Some Members of Parliament (MPs) questioned the minister of the three tier pricing being used in the market, describing Ncube’s budget as unreal and fake. The MPs added that the companies which did not use the three tier system, have resorted to pegging their prices in bond notes, but at a higher level in line with the equivalent rate at which the green buck is trading on the streets.
They gave example of an item selling at US$10, can be pegged at $30 bond note in the event that the rate out there is at 1:3. The MPs added that such distortions is clear indication that the two currencies are not equal.

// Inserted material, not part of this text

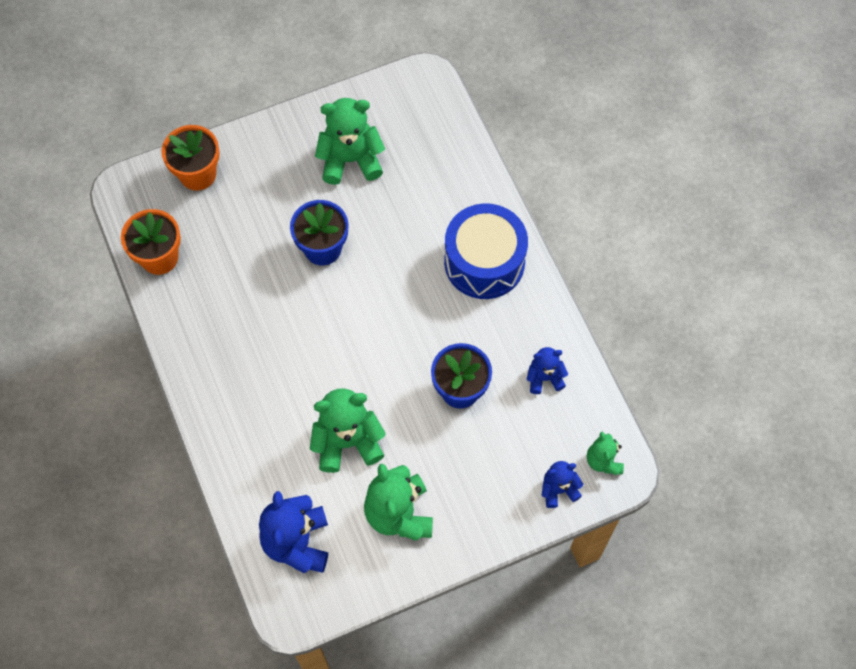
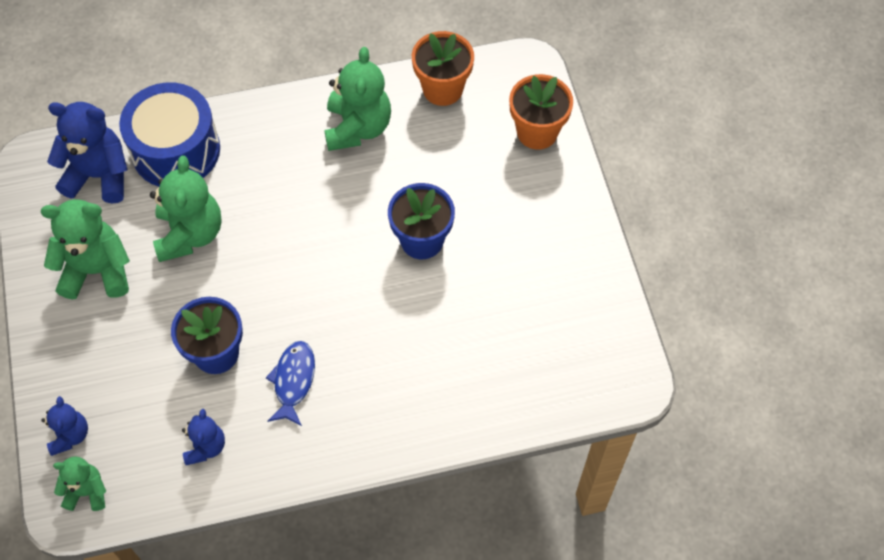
camera: 100 degrees right, 5 degrees down
green teddy bear [315,98,385,185] -> green teddy bear moved to [324,47,391,151]
blue drum [444,203,528,299] -> blue drum moved to [119,82,220,187]
none -> blue fish [266,341,315,426]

In response, Ncube seemed to contradict himself by claiming that the one is to one rate, between the bond note and the American dollar was correct, while at the same time saying inflation was eroding the local surrogate currency of its purchasing power.
Ncube called the price distortions premiums.
He said the one to one was the official position, but not in reality on the ground as people were using premiums, and that the government was aware of various premiums being applied by individuals in terms of the rate at which people are trading.
“It is important to maintain the parity while we are aware that there are premiums being used all over the place,” he said.
Norton MP Temba Mliswa mockingly chided the minister; “You are confirming there is a parallel market, and yet you are telling us the American dollar and the bond note are the same.”
In response, Ncube said; “I indicated that there is premium to our fixed rate of one to one. Naturally, this premium does cause inflation.”
Further admitting the two have different value.
Despite the confession, the government is still divorced from reality, still claiming the one to one still stands. Various economic commentators have been warning of the distortions caused by the unrealistic position that the bond note and the American dollar are equal. However, the government chose to remain in denial mode, despite all the evidence pointing otherwise.